Department of Oral and Maxillofacial Surgery and Oral Medicine, Faculty of Odontology, Malmö University, Malmö, Sweden.
Department Clinic-Surgical Diagnostic and Pediatric Sciences, University of Pavia, Pavia, Italy.
Clin Oral Implants Res. 2024 Feb;35(2):230-241. doi: 10.1111/clr.14217. Epub 2023 Nov 27.
The aim of the study was to evaluate the 5 years clinical outcomes associated with implant-level connection (IL) versus abutment-level connection (AL) for implants with an internal conical connection (ICC) supporting a screw-retained fixed partial denture.
Fifty patients with 119 implants were randomly allocated to either the AL or IL group. Radiographic (Marginal bone loss) and clinical outcomes (Bleeding on Probing, probing pocket depth, plaque accumulation, incidence of peri-implantitis and peri-implant mucositis as well as prosthetic complications) were collected and compared at 1, 2, 3, and 5 years. A linear mixed model was used to evaluate the differences between groups.
Five years after treatment, the MBL change was not significantly different between the groups at any point. The MBL was 0.23 ± 0.64 mm (AL) and 0.23 ± 0.29 mm (IL). The bleeding on Probing was 44% (AL) and 45% (IL) (p = .89). The mean probing depth was 2.91 ± 1.01 mm (AL) and 3.51 ± 0.67 mm (IL). This difference between the groups was statistically significant but clinical insignificant. Presence of plaque was slightly higher (p = .06) in the IL group (34.4%) compared with the AL group (26.3%). The overall technical, biological, and prosthetic complication rates were similar between groups. None of the implants developed peri-implantitis during the entire follow-up period.

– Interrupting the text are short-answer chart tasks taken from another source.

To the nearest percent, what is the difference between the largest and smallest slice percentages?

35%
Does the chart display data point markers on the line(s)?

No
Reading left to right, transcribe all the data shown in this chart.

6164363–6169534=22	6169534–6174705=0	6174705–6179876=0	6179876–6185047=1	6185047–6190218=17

The results of this clinical trial indicated that all clinical and radiographical parameters were clinically comparable between the study groups.
本研究旨在评估种植体水平连接(IL)与基台水平连接(AL)用于支持螺丝固位固定局部义齿的内锥形连接(ICC)种植体的 5 年临床效果。

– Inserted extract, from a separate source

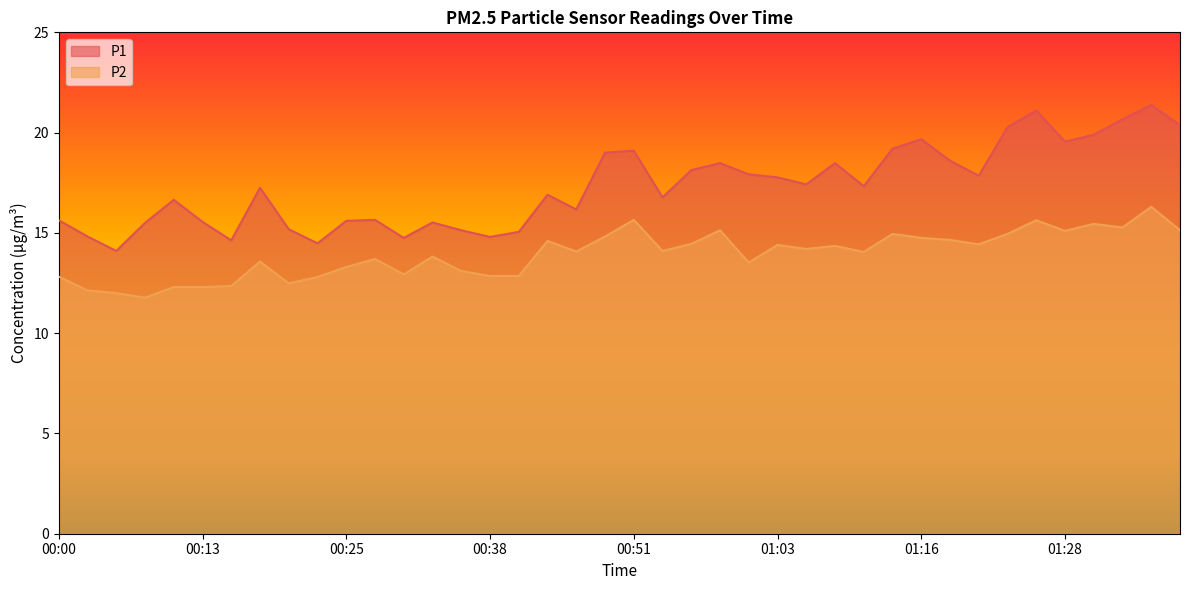

List the series in order of their overall mean, lowest first.

P2, P1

将 50 名患者的 119 个种植体随机分配至 AL 或 IL 组。收集并比较两组患者在 1、2、3 和 5 年时的影像学(边缘骨吸收)和临床结果(探诊出血、探诊深度、菌斑积累、种植体周围炎和种植体周围黏膜炎的发生率以及修复体并发症)。采用线性混合模型评估组间差异。
治疗后 5 年,两组各时间点的 MBL 变化均无显著差异。AL 组的 MBL 为 0.23±0.64mm,IL 组为 0.23±0.29mm。探诊出血率分别为 44%(AL)和 45%(IL)(p=0.89)。平均探诊深度分别为 2.91±1.01mm(AL)和 3.51±0.67mm(IL)。组间差异具有统计学意义,但临床意义不大。IL 组的菌斑检出率(34.4%)略高于 AL 组(26.3%)(p=0.06)。两组的总体技术、生物学和修复体并发症发生率相似。整个随访期间,无种植体发生种植体周围炎。
本临床试验结果表明,两组的所有临床和影像学参数均具有临床可比性。